Diabetes is a disease where the body’s ability to produce the hormone insulin is impaired, resulting in abnormal metabolism of carbohydrates, and elevated levels of glucose. Insulin is an essential protein drug for over 20 million patients worldwide with type 1 diabetes. While insulin formulations have advanced tremendously, many formulations can not tolerate warm climates and lose their chemical identity as a result. Many people who experience diabetic issues reside in warm regions. In order to provide insulin for these patients, insulin must be carefully refrigerated and transported for an extended period of time. The process of transporting mass amounts of insulin is difficult and costly as machinery can often fail, or mishaps can occur due to the insulin not being properly stored. Currently, the process of transporting commercial insulin formulations takes two weeks, meaning that insulin is not always accessible, and patients in desperate need may not always receive it. Over 15 billion dollars have been allocated to pay for the refrigerated transport of these complex medicines, and over 35 billion dollars are lost annually as a result of numerous failures during the transport process.

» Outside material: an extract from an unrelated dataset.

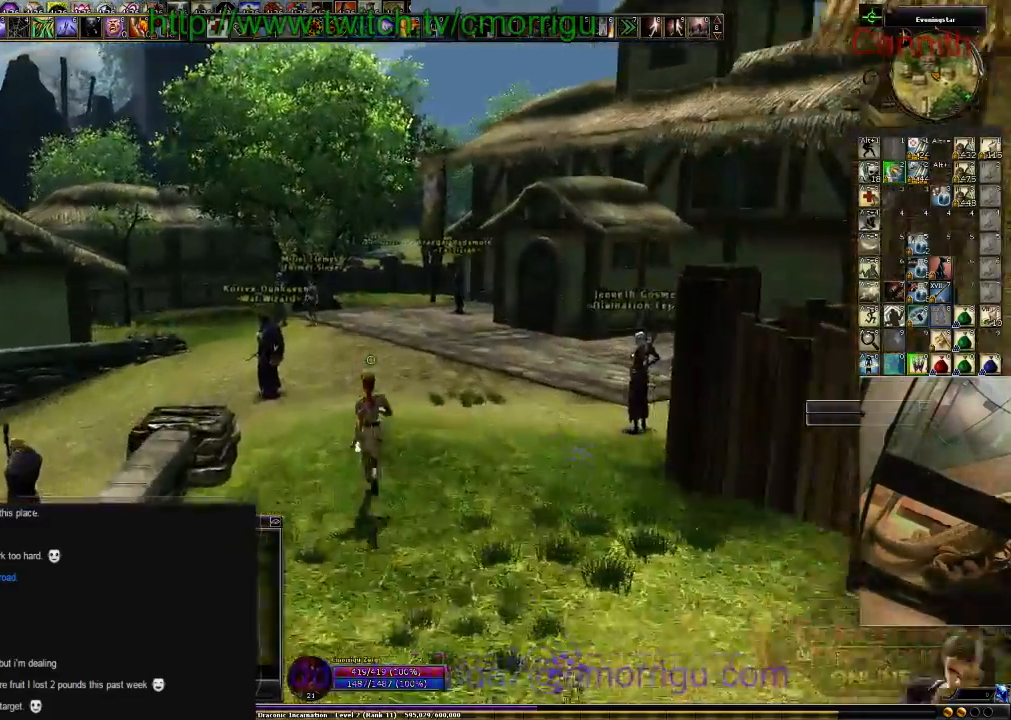
{"keys": ["w"], "events": []}
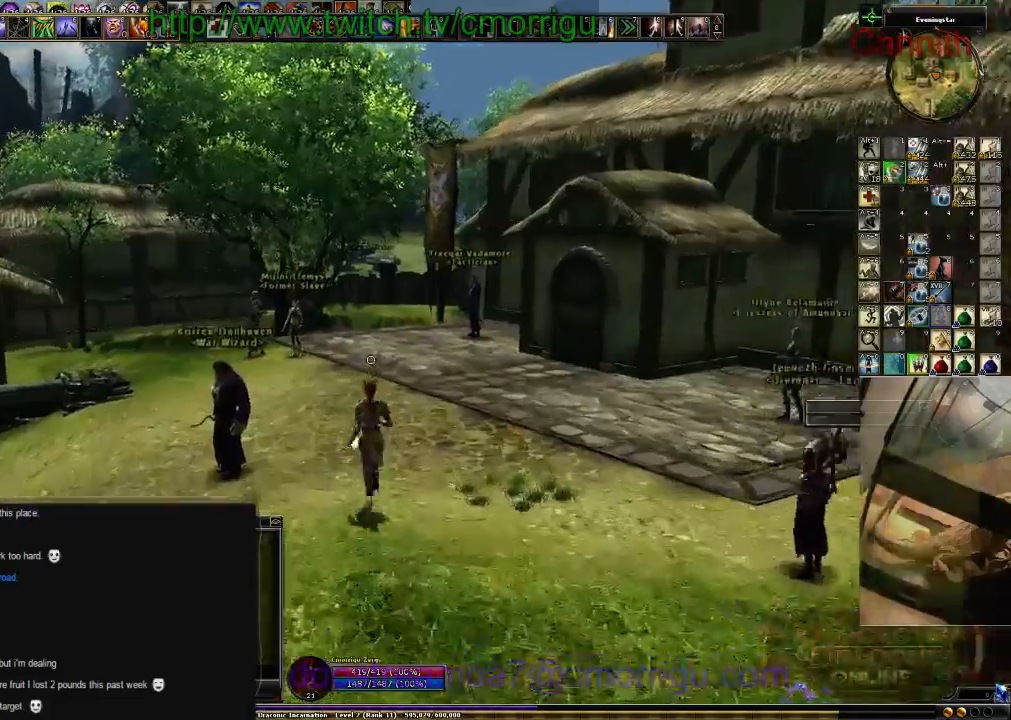
{"keys": ["w"], "events": []}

Caitlin L. Maikawa and her team published an article discussing their discoveries of a new insulin formulation involving the usage of a class of copolymers (two or more different types of monomers linked in the same polymer chain) consisting of water-soluble and hydrophobic monomers named AC/DC. These copolymers could enable the development of ultrafast insulin formulations and improve the stability of current formulations, resulting in a lessened reliance on cold chain transportation and the economic losses that occurred from that method. The copolymers would act as a single “drop-in” vehicle to stabilize commercial insulin formulations, marking an important step in improving global access to critical medical drugs.

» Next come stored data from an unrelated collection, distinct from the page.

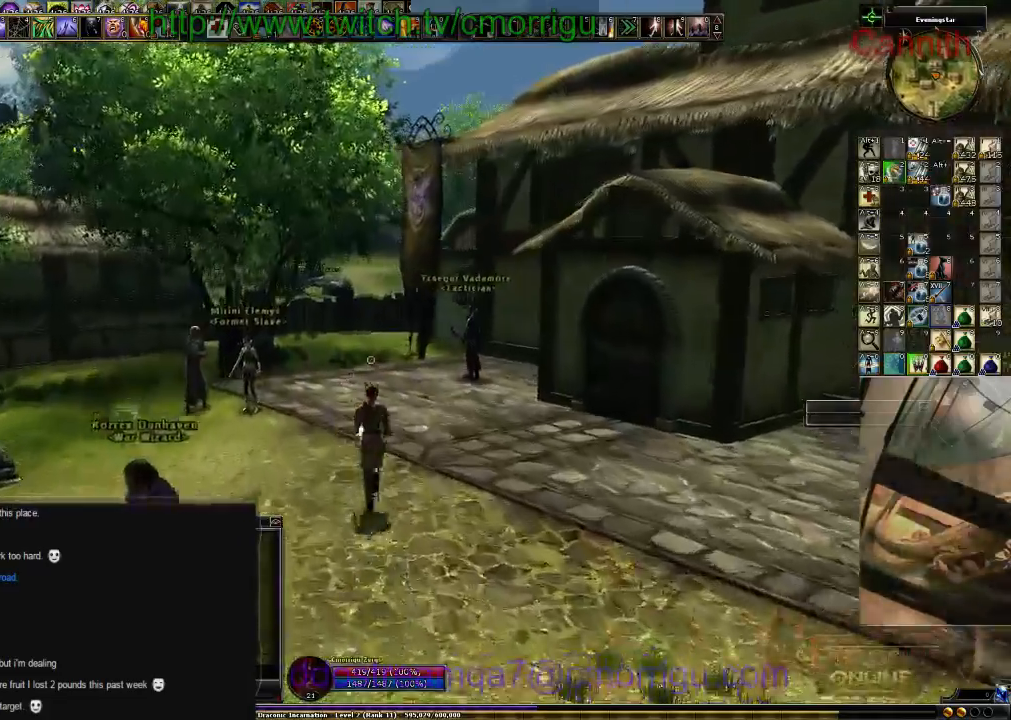
{"keys": ["w"], "events": []}
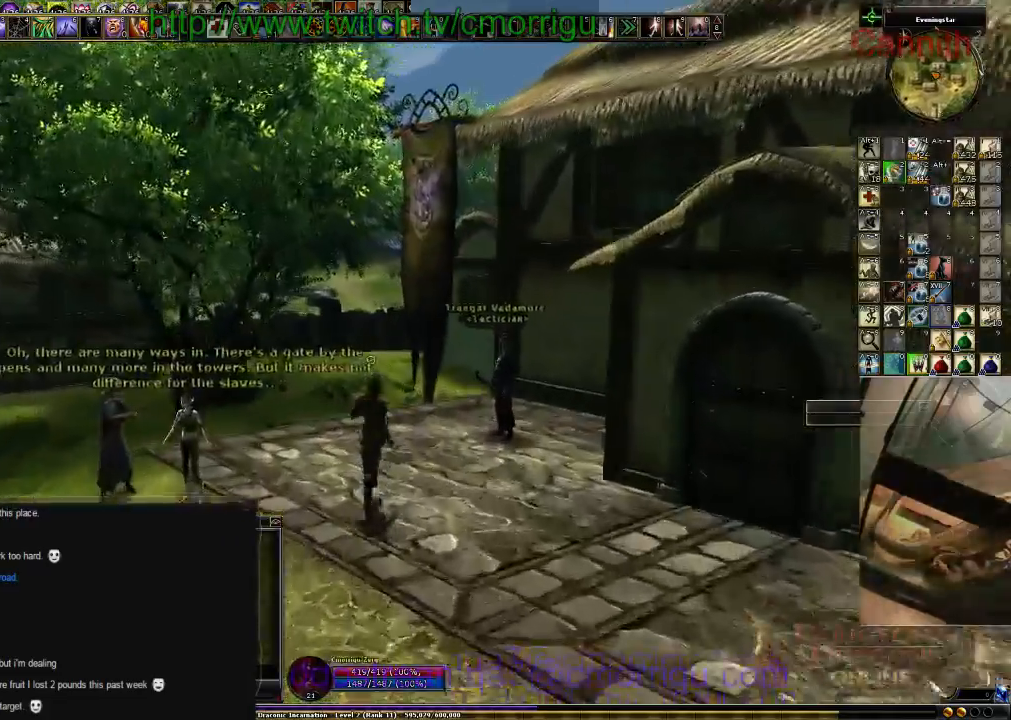
{"keys": ["w"], "events": []}
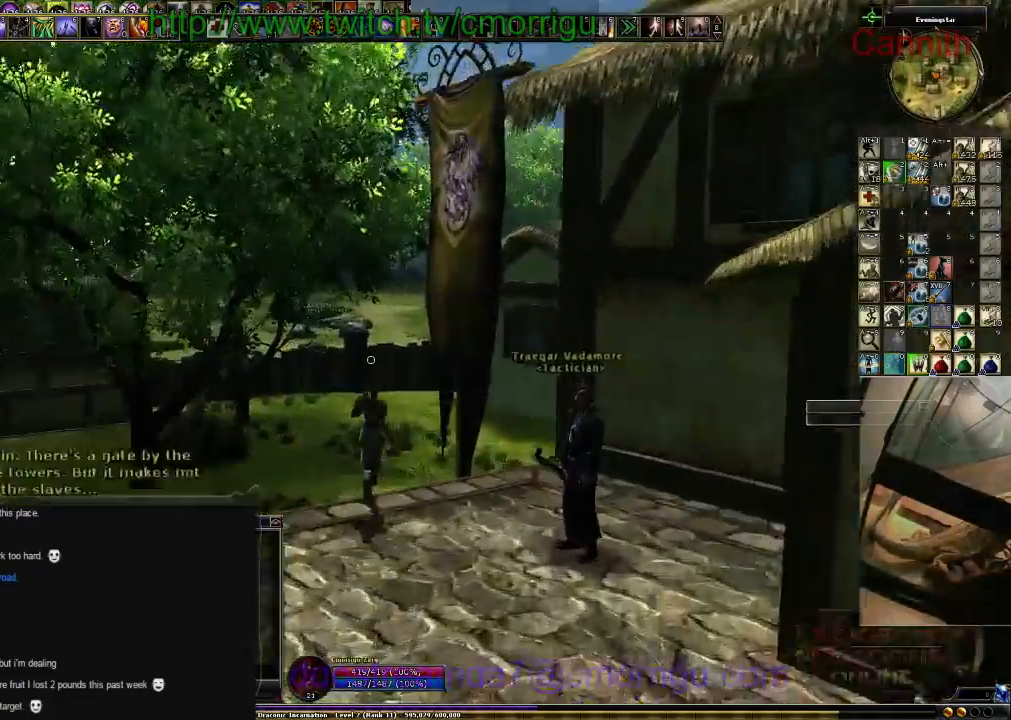
{"keys": ["w"], "events": []}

To test this new solution, 16 diabetic rats were fasted for 4 to 6 hours and were either placed in the Humulin control group or Humulin + AC/DC excipient (MoNi23%). These rats were given Humulin formulations that were all prepared at staggered times. Before injection, baseline blood glucose was measured, and the blood was sampled every 30 minutes for 5 hours following injection. The maximum change in blood glucose was measured from the baseline and used as a metric of the bioactivity of each formulation. This data would be later used to assess vivo bioactivity after aging. Another group of 16 rats were fasted for 4-6 hours and were placed in either a Humulin or Humulin + AC/DC excipient. These rats received either six-month-aged Humulin formulation or fresh formulations. Following injection, the blood was sampled every 15 minutes for 2 hours. The top three formulas that were best able to stabilize the insulin in the rats were selected and further tested on their long-term stability. The team concluded that formulations stabilized with the AC/DC excipient exhibited no changes in their secondary structure after stressed aging, meaning that these formulas can successfully maintain low insulin levels.